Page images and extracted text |
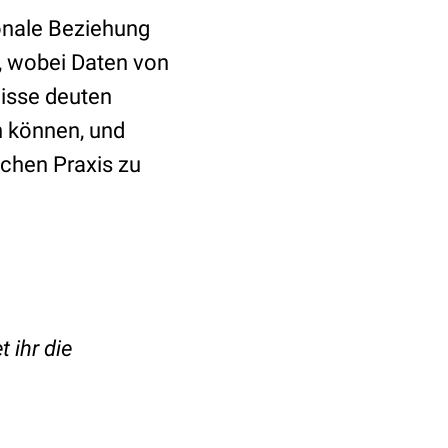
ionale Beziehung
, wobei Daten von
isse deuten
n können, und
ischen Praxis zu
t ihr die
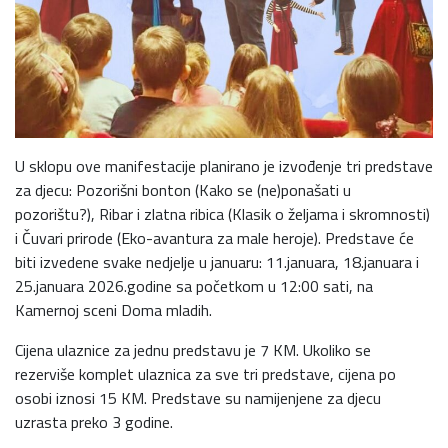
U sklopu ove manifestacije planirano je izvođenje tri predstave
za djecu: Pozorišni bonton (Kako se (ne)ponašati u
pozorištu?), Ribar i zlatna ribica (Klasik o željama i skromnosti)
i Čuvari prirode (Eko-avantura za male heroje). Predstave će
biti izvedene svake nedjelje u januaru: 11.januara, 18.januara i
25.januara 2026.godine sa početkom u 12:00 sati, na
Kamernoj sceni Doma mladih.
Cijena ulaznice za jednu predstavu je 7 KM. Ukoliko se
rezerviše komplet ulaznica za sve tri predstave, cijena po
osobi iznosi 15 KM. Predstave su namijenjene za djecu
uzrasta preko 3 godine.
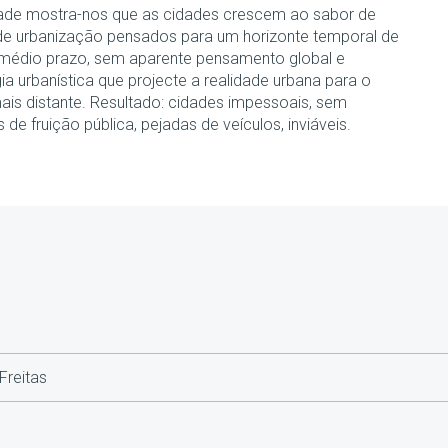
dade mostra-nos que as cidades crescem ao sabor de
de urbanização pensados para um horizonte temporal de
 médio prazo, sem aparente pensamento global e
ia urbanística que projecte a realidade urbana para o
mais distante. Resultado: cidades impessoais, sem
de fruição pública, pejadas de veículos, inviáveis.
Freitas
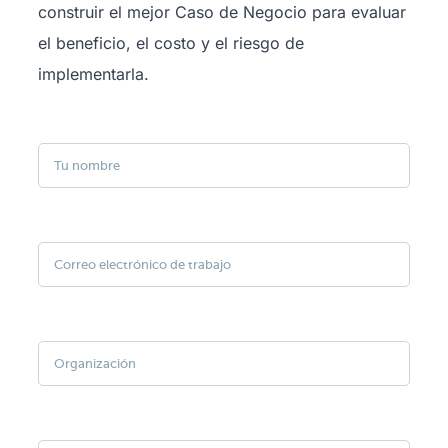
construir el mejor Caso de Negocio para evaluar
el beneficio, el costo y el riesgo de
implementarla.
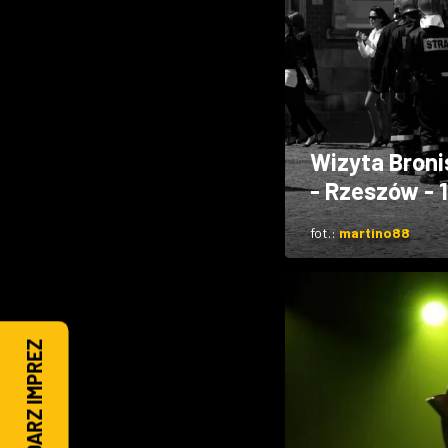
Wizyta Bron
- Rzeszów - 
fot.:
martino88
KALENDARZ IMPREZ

Task to carry out |
Copy the preceding data in full and word for word, dropping its pictures.

The completed task |
ionale Beziehung
, wobei Daten von
isse deuten
n können, und
ischen Praxis zu
t ihr die
U sklopu ove manifestacije planirano je izvođenje tri predstave
za djecu: Pozorišni bonton (Kako se (ne)ponašati u
pozorištu?), Ribar i zlatna ribica (Klasik o željama i skromnosti)
i Čuvari prirode (Eko-avantura za male heroje). Predstave će
biti izvedene svake nedjelje u januaru: 11.januara, 18.januara i
25.januara 2026.godine sa početkom u 12:00 sati, na
Kamernoj sceni Doma mladih.
Cijena ulaznice za jednu predstavu je 7 KM. Ukoliko se
rezerviše komplet ulaznica za sve tri predstave, cijena po
osobi iznosi 15 KM. Predstave su namijenjene za djecu
uzrasta preko 3 godine.
dade mostra-nos que as cidades crescem ao sabor de
de urbanização pensados para um horizonte temporal de
 médio prazo, sem aparente pensamento global e
ia urbanística que projecte a realidade urbana para o
mais distante. Resultado: cidades impessoais, sem
de fruição pública, pejadas de veículos, inviáveis.
Freitas
construir el mejor Caso de Negocio para evaluar
el beneficio, el costo y el riesgo de
implementarla.
Wizyta Bron
- Rzeszów - 
fot.:
martino88
KALENDARZ IMPREZ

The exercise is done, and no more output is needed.